# Just finished my first lesson with A.C. Rainey



## Josh Oakley (Mar 20, 2012)

This is exactly what I was looking for! He covers both the philosophy and science of Kenpo. I was introduced to my first kick set, stances, blocks, and more information on the handsword than I've ever had before! Also was introduced to Delayed Sword, Deflecting Hammer, and Sword of Destruction. Next class is on thursday.

It was a lot of information, even for a two hour class, but it was a great class. I can't wait to delve more deeply into the art.


----------



## ballen0351 (Mar 20, 2012)

Congrats thats cool


----------



## Blindside (Mar 20, 2012)

I have always heard great things about Mr. Rainey, where is he teaching now?


----------



## Josh Oakley (Mar 20, 2012)

In the Auburn and  Kent, WA areas right now. He is a TERRIFIC instructor!

Sent from my ADR6350 using Tapatalk


----------



## Brian King (Mar 20, 2012)

Always great to find a home. Congrats Josh.

Warmest Regards
Brian


----------



## Josh Oakley (Mar 20, 2012)

Brian King said:


> Always great to find a home. Congrats Josh.
> 
> Warmest Regards
> Brian



Thank you! Just so you know, it MIGHT mean I don't join you tomorrow in Milton. I received a lot of information that needs to be unpacked and practiced. So tomorrow I might be a little wiped out, mentally and physically. Keep me on the mailing list though. You haven't heard the last of me.
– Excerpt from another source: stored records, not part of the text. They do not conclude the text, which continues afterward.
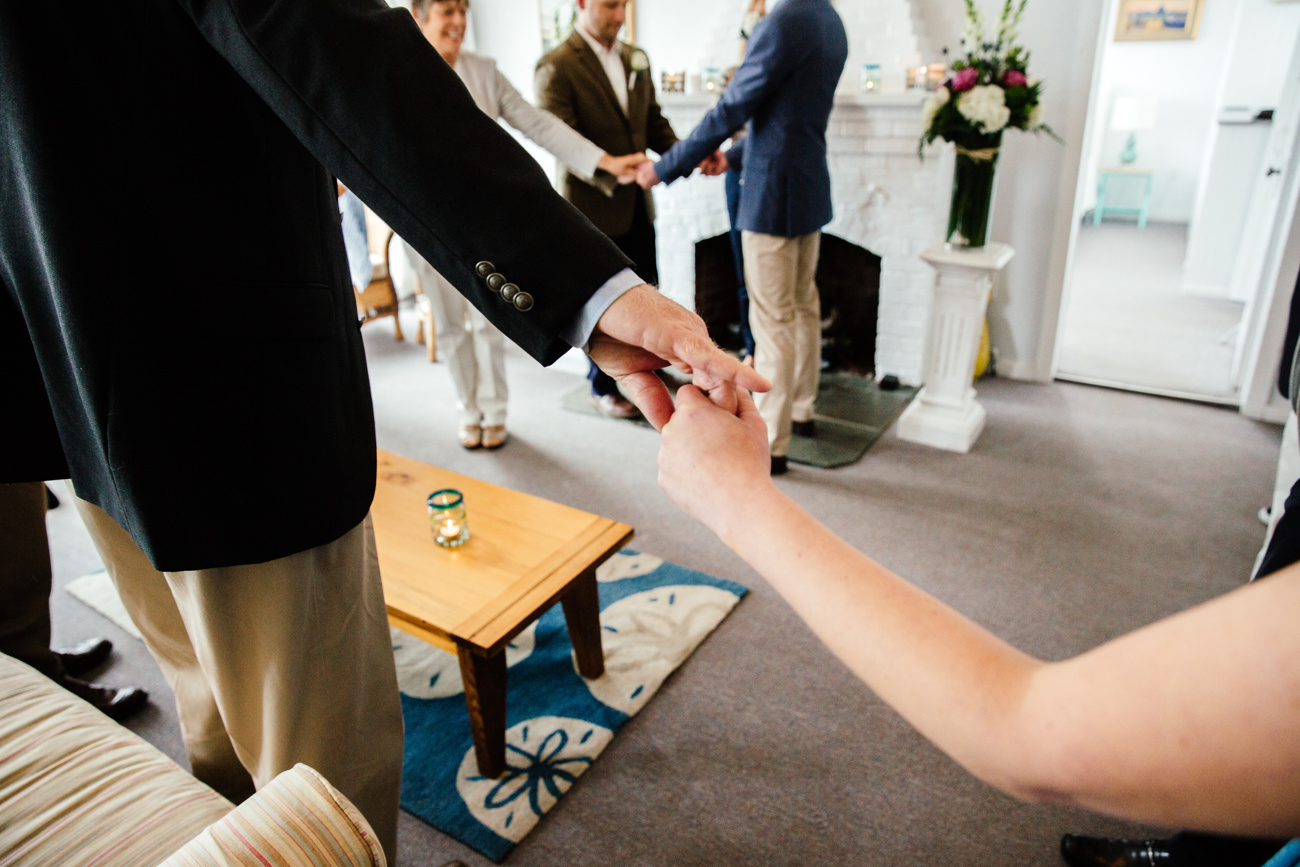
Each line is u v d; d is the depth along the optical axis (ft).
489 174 2.09
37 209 2.14
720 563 7.80
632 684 6.17
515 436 10.76
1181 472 9.24
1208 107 23.35
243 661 2.97
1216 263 16.29
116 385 2.25
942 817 5.05
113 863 2.82
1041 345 11.77
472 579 5.40
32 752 3.28
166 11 2.15
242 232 2.36
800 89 8.01
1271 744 0.96
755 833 4.96
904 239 11.22
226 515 2.51
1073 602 7.04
Sent from my ADR6350 using Tapatalk


----------



## Doc (Mar 22, 2012)

Josh Oakley said:


> This is exactly what I was looking for! He covers both the philosophy and science of Kenpo. I was introduced to my first kick set, stances, blocks, and more information on the handsword than I've ever had before! Also was introduced to Delayed Sword, Deflecting Hammer, and Sword of Destruction. Next class is on thursday.
> 
> It was a lot of information, even for a two hour class, but it was a great class. I can't wait to delve more deeply into the art.


Are you sure if he's any good?


----------



## Twin Fist (Mar 22, 2012)

yeah, you sound hesitant...lol


----------



## Doc (Mar 22, 2012)

Josh Oakley said:


> In the Auburn and  Kent, WA areas right now. He is a TERRIFIC instructor!
> 
> Sent from my ADR6350 using Tapatalk


Tell him "Sifu" is looking forward to seeing him in a couple months.


----------



## Josh Oakley (Mar 23, 2012)

Doc said:


> Are you sure if he's any good?



Well he is the best instructor I have ever had, that is certain.
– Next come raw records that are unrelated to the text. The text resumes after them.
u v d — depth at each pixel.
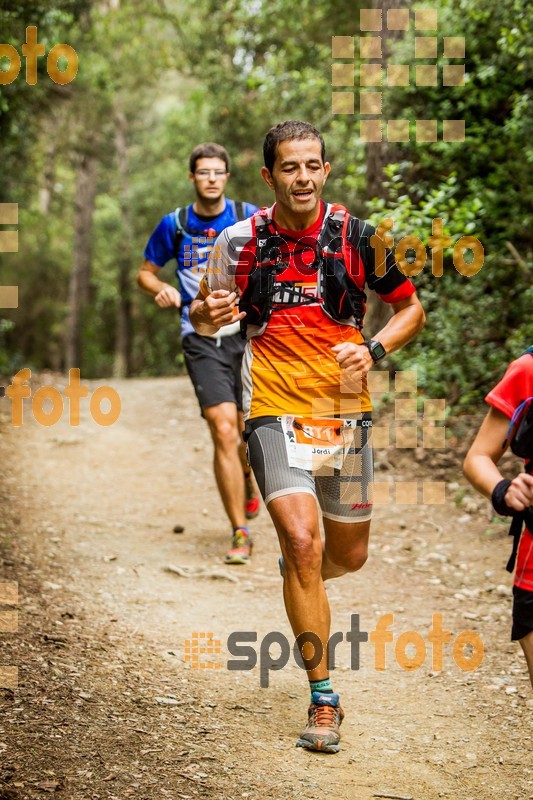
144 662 5.13
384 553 7.83
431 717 4.75
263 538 8.22
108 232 43.72
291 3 17.45
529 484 3.19
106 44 26.48
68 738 3.97
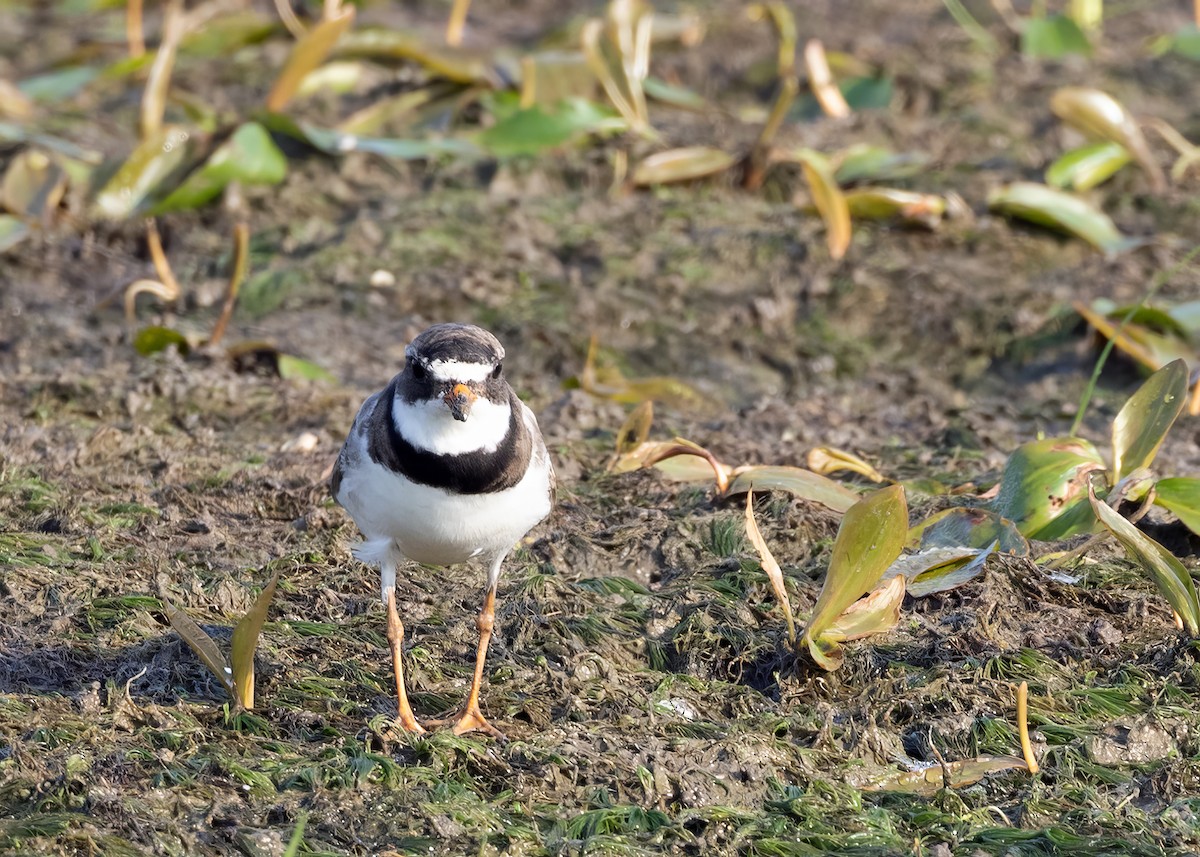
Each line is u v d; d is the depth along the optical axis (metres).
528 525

Sent from my ADR6350 using Tapatalk


----------



## Josh Oakley (Mar 23, 2012)

Doc said:


> Tell him "Sifu" is looking forward to seeing him in a couple months.




Will do.


Sent from my ADR6350 using Tapatalk


----------



## Doc (Mar 23, 2012)

Josh Oakley said:


> Well he is the best instructor I have ever had, that is certain.
> 
> Sent from my ADR6350 using Tapatalk


Thanks for the compliment.


----------



## Yondanchris (Mar 26, 2012)

Congrats on finding a good instructor!


----------



## Lightning Ram (Apr 1, 2012)

Josh, is Mr. Rainey teaching at dojo and is there a set time for classes or are you doing private lessons. I'm interested in the times and where.

Thanks, 

Clay


----------



## Josh Oakley (Apr 2, 2012)

Lightning Ram said:


> Josh, is Mr. Rainey teaching at dojo and is there a set time for classes or are you doing private lessons. I'm interested in the times and where.
> 
> Thanks,
> 
> Clay



Currently, its private lessons, but the dojo is in the near future. PM me and I can get you in contact with him for more info.

Sent from my ADR6350 using Tapatalk


----------



## Lightning Ram (Apr 5, 2012)

Josh I sent you a PM.


----------



## Milt G. (May 27, 2012)

Doc said:


> Are you sure if he's any good?


If A.C. Rainey is any good???  Now what kind of question is that?


----------



## Josh Oakley (May 27, 2012)

A tongue-in-cheek question   :wink2:


----------



## Milt G. (May 29, 2012)

Josh Oakley said:


> A tongue-in-cheek question :wink2:


So true...
As with Kenpo in general, there is as much in between the lines as on the lines.  

You can't go wrong with Mr. Rainey.  I have had a couple of opportunities to work with him.  First class Kenpo all the way.  I always look forward to the next opportunity to work with him, or his people.

Thank you,
Milt G.


----------



## Josh Oakley (Jul 7, 2012)

Total agreement

Sent from my DROID RAZR using Tapatalk 2


----------



## Cowboy (Jul 23, 2012)

Josh Oakley said:


> In the Auburn and  Kent, WA areas right now. He is a TERRIFIC instructor!
> 
> Sent from my ADR6350 using Tapatalk



Can you PM me with his information too? I live in Milton.

Thanks
Cowboy


----------